Assume many are staying, returning, working, etc.
some may be intending to return to NZ, & book/pay their own quarantine.
Australia getting the economic benefit?
What a debacle Air New Zealand is.
The Government should have let this lot fail (to repeat the obvious) and picked up the pieces as a nationalised carrier afterwards. Virgin Airline stuff.
Today we get:
" The airline is burning through between $65 million and $85 million in cash a month" and a capital raising to dilute exiting shareholders even more. (not that the current share price would tell you)
https://www.nzherald.co.nz/business/air-new-zealand-equity-raise-govern…

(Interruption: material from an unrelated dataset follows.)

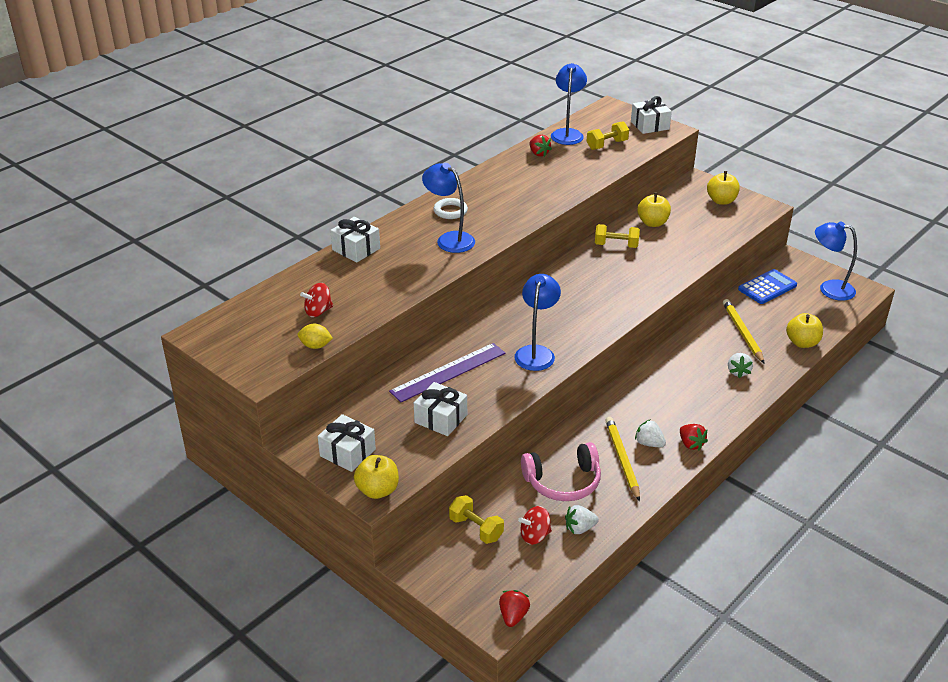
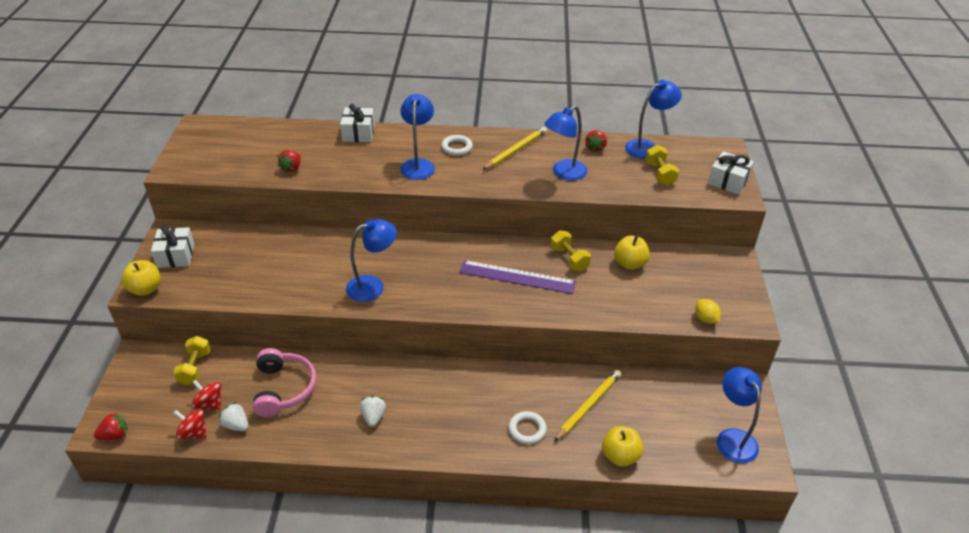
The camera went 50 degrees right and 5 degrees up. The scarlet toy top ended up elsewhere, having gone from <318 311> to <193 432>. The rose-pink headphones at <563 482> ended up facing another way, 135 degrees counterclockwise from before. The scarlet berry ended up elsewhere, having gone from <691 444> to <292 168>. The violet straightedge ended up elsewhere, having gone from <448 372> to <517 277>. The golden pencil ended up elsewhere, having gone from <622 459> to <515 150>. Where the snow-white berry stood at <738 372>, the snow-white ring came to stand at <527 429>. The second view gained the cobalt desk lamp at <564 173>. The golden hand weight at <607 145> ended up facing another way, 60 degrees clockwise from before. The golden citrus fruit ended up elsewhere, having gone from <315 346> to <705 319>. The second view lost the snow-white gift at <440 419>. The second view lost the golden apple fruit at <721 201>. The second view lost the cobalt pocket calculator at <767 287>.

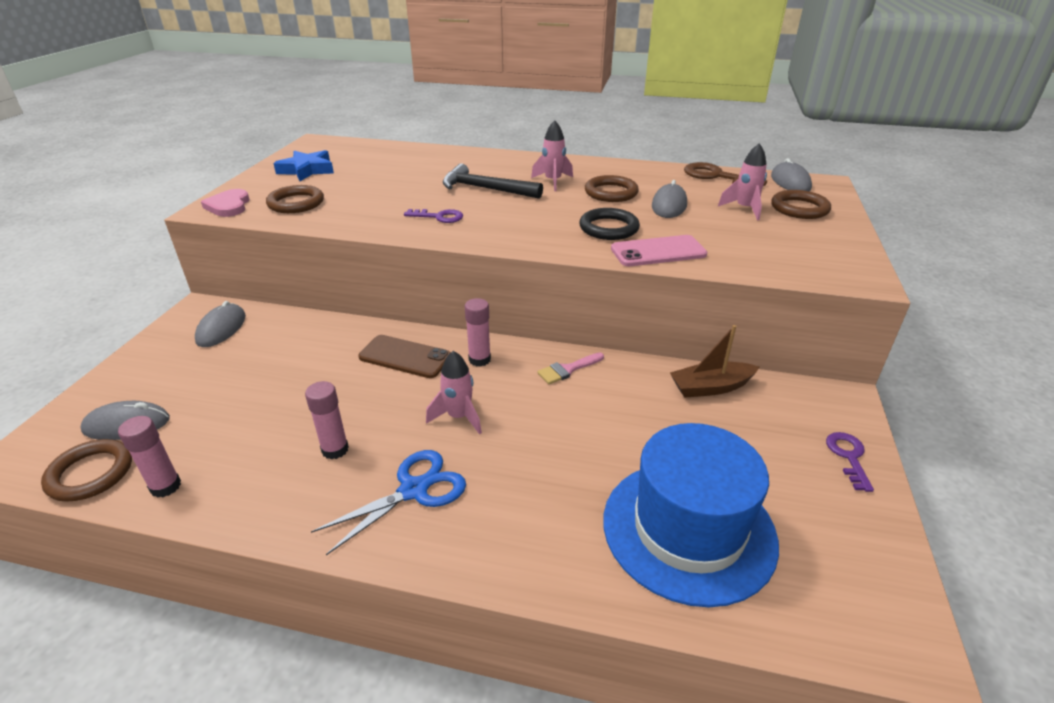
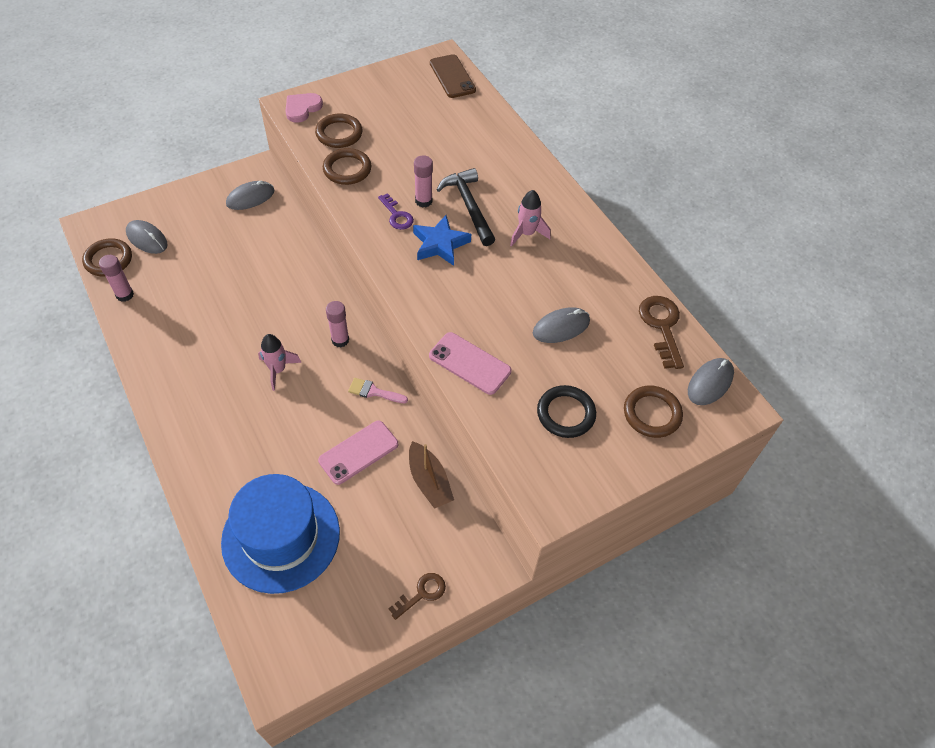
The camera went 45 degrees right and 20 degrees up. The second view gained the rose-pink phone at <358 452>. The russet ring ended up elsewhere, having gone from <611 193> to <347 169>. What was the violet latchkey at <848 456> turned into the russet latchkey at <422 593>. The russet toy boat at <711 387> ended up facing another way, 150 degrees counterclockwise from before. The cobalt star ended up elsewhere, having gone from <307 170> to <440 244>. The rose-pink glue ended up elsewhere, having gone from <335 449> to <423 201>. The russet phone ended up elsewhere, having gone from <405 357> to <452 76>. The jet-black ring ended up elsewhere, having gone from <608 228> to <566 414>. The second view lost the cobalt pair of scissors at <413 490>. The second view lost the rose-pink rocket at <744 209>.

MB - actually, the real threat is human-kind trashing its habitat (quite a small orb, it is) to the point where the human species will wipe itself out.
Don't blame this or that echelon, and for ...... sake, don't keep believing that accumulating computer-held digits is more important - because that certainly fails the Sapient threshold.
MB I reckon you are right and life will never be the same. This is it. I am so glad we made travel a priority. I met long lost cousins in England 6 months before lockdown. Pretty soon the fossil fuels will be for the elite only and its bikes for the of us. This is not about concern for the environment.
Granny Herald reports desperation in Queenie. It sounds like a humanitarian disaster down there. Last I heard, house prices were on the up.
https://www.nzherald.co.nz/nz/covid-19-coronavirus-queenstown-wont-surv…
Talking of inflation...Hastings council are looking at a 40% rate increase over 6 years! Ouch
https://www.nzherald.co.nz/hawkes-bay-today/news/rates-increases-on-the…
Last year, it was five commuting bus trips per week, costing $42. Now, I work two days in the CBD and three days at home. Early bird parking has gone from $29 per day to $20, because there is less demand. With masks required on buses, I figure that my car is safer. At a push, when masks are no longer required I might take the bus. Multiply that over a wider population and I’d say 30% down is better than expected.
I see on the NZX Meridian is now down to about $6 from $9.50 4 weeks ago (over 30% drop). Blackrock must have been out of their minds to take Meridian to a PE of 100. It is generally agreed this stock is worth $5 at the most by realistic observers. Some seriously overpriced stocks about. Be careful out there....
BTC touching new ath and Apple pay just integrated Bitcoin payments. Bullish. https://cryptobriefing.com/apple-pay-taps-bitpay-adds-bitcoin-payments/
Next up, Apple adds BTC to balance sheet. It'll be 100k BTC before the end of April folks.